A 60-day public comment period started with official release of the 1,000-page document, which cost Teck-Pogo more than $1 million for state agency expenses and a third-party environmental contractor hired by federal agencies.

Following the public comment period, agencies say they expect to release a final EIS and accompanying permits sometime in the fall.

“We feel pretty confident that we’ve done a good job in analyzing the project, just in the fact that the agencies agree on a preferred alternative this early on,” said Bill Riley, Region 10 mining coordinator for the Environmental Protection Agency. “I’m fairly optimistic that maybe … they could have everything they need by August or September.”

Teck-Pogo hopes to start construction in November on the remote gold project, located 38 miles northeast of Delta Junction in the Goodpaster River Valley.

“We’d start working on the road, and doing earthwork at the site to prepare for pouring concrete next spring,” Karl Hanneman, Alaska Regional Manager for Teck Cominco, told Petroleum News Alaska March 18.

That initial dirt work would require about 250 workers, he said, with bids for construction work expected to go out sometime this summer or fall, about the time of the expected final EIS release.

Scope, spending on gold project

Teck-Pogo expects to spend up to $250 million to construct the underground Pogo gold mine and its accompanying above-ground hard rock mill and processing facilities, a job that will require up to 500 workers.

Already, the company has spent $78 million, Hanneman said.
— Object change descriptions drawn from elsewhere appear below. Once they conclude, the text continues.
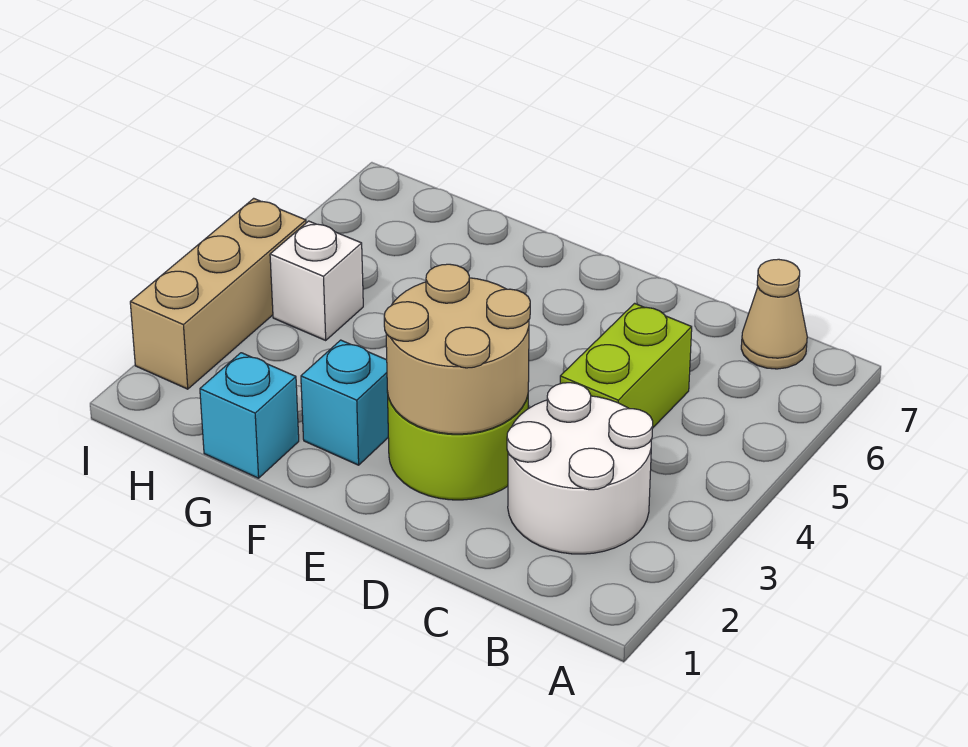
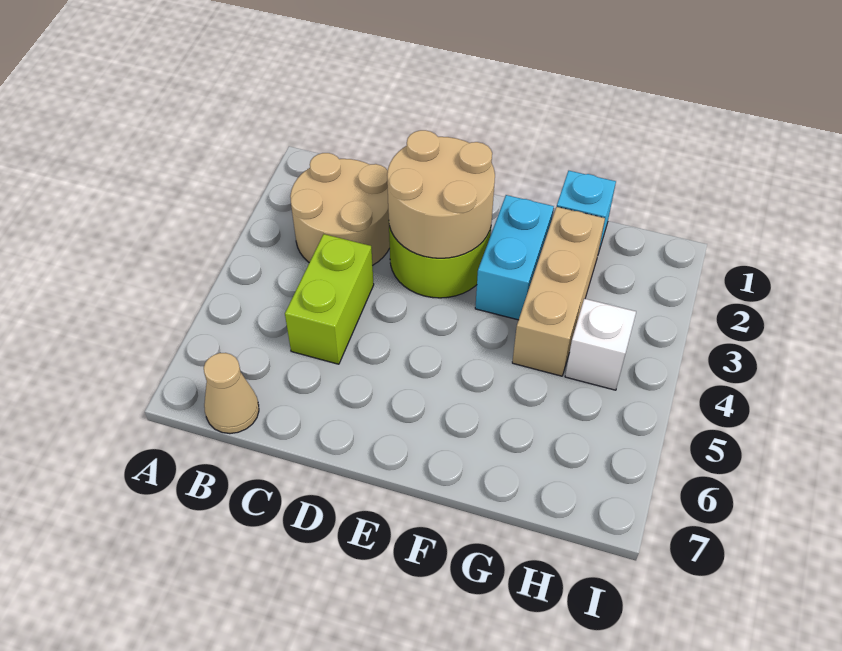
white 2x2 round brick [507,383,653,554] -> tan 2x2 round brick [290,153,390,265]
cyan 1x1 brick [301,340,388,465] -> cyan 1x2 brick [475,195,554,320]
tan 1x3 brick [130,198,306,389] -> tan 1x3 brick moved to [512,207,605,376]

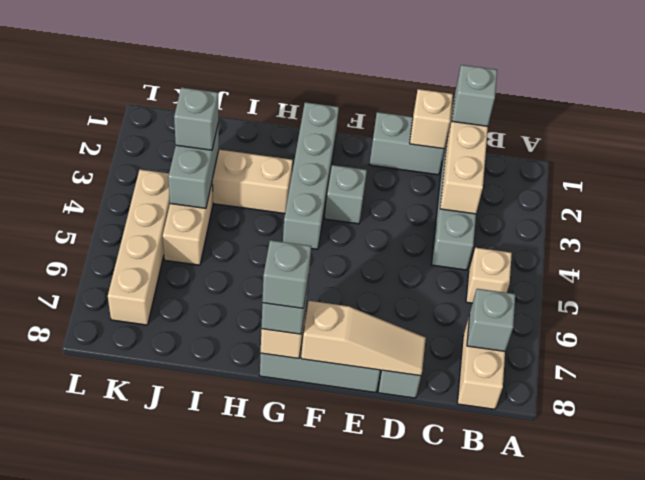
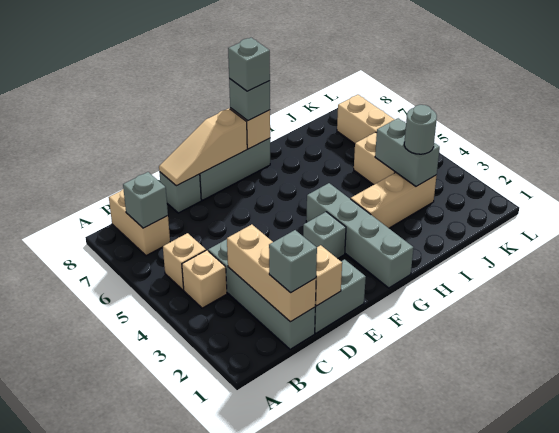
none -> tan 1x1 brick [182,250,227,308]
grey 1x1 brick [174,87,218,150] -> grey 1x1 round brick [404,105,437,154]

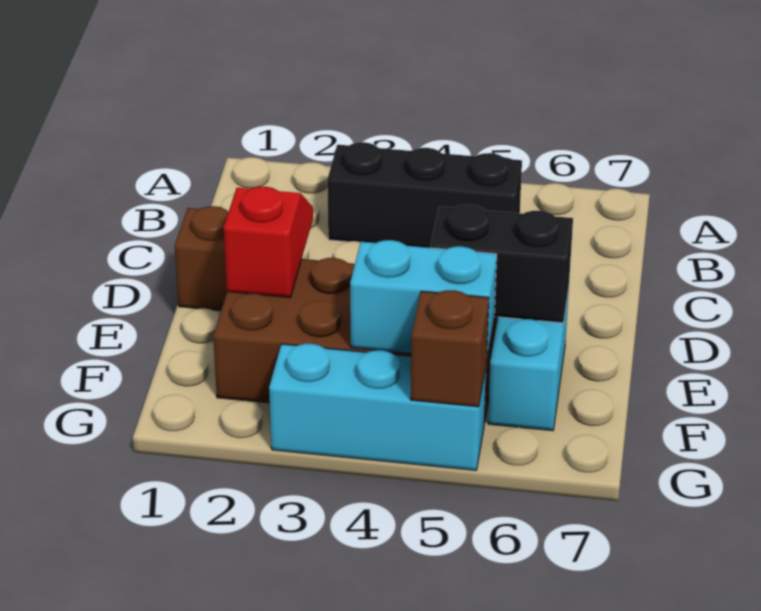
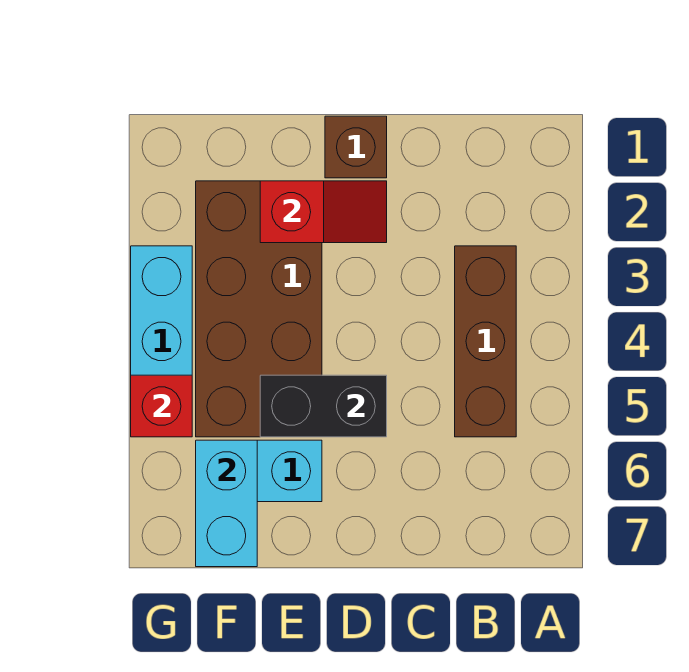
black 1x3 brick [327,142,522,248] -> brown 1x3 brick [455,246,516,437]
black 1x2 brick [431,205,573,323] -> black 1x2 brick turned to [260,375,387,437]
cyan 1x2 brick [350,240,497,358] -> cyan 1x2 brick moved to [196,440,257,567]
brown 1x1 brick [411,290,489,407] -> red 1x1 brick [131,375,192,437]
That includes surface and underground exploration, establishing camp infrastructure at the site, conducting environmental baseline and permitting work, completing engineering and feasibility work and continued maintenance and management of the remote site.

Based on surface and underground exploration conducted from 1995 through 2000, geologists estimate Pogo contains 5.5 million ounces of gold, with an average grade of a little more than a half ounce per ton of rock.

As designed, the proposed mine and mill complex will process between 2,500 and 3,500 tons per day of ore, with gold production of approximately 400,000 ounces per year. About 300 year-round workers will be needed to operate the mine and mill, according to Hanneman.

Pogo is expected to have a 10-year mine life, although the operation could continue longer, should additional gold deposits be found nearby, he added. Exploration will likely resume on the property, once gold production starts hopefully in late 2005, Hanneman said.

Agencies agree on access road

Teck-Pogo has proposed building a 49.5 mile all-season gravel road to the mine site, a construction and maintenance expense the company will foot by itself.

State and federal agencies agree with Teck-Pogo’s proposed route, which starts from an existing road off the Richardson Highway and traverses the Shaw Creek hillside, dropping into the Goodpaster River valley to the mine. An electric power line would follow the access road.

Where the agencies differ with Teck-Pogo, and say they are looking specifically for public input, is management and use of that access road.

Teck-Pogo proposes that the road be used for authorized industrial purposes only, to include logging trucks that could access areas of the Tanana Valley State Forest, previously identified in state timber harvest plans. Teck-Pogo believes the road should remain closed to the public until after the mine is closed and reclaimed.

“We would have safety and liability issues with putting the public on a road that is not designed for the public,” he said. “We would also tread softer on the land and resources of the area,” referring to increased access and hunting pressure that a new road would provide to the now remote area.

Regulatory agencies have come up with a mixed-use plan for the road, suggesting that the first 23 miles be open to the public, with an industrial-use only section for the remaining road into the mine.

“It’s sort of a compromise solution here, one that maybe appeases folks who want more access and those who are anti-access because they fear damage to the resources out there,” said Ed Fogels, Pogo project manager for the state Department of Natural Resources.

“Maybe we’ll get better ideas from the folks out there in the public comment period.”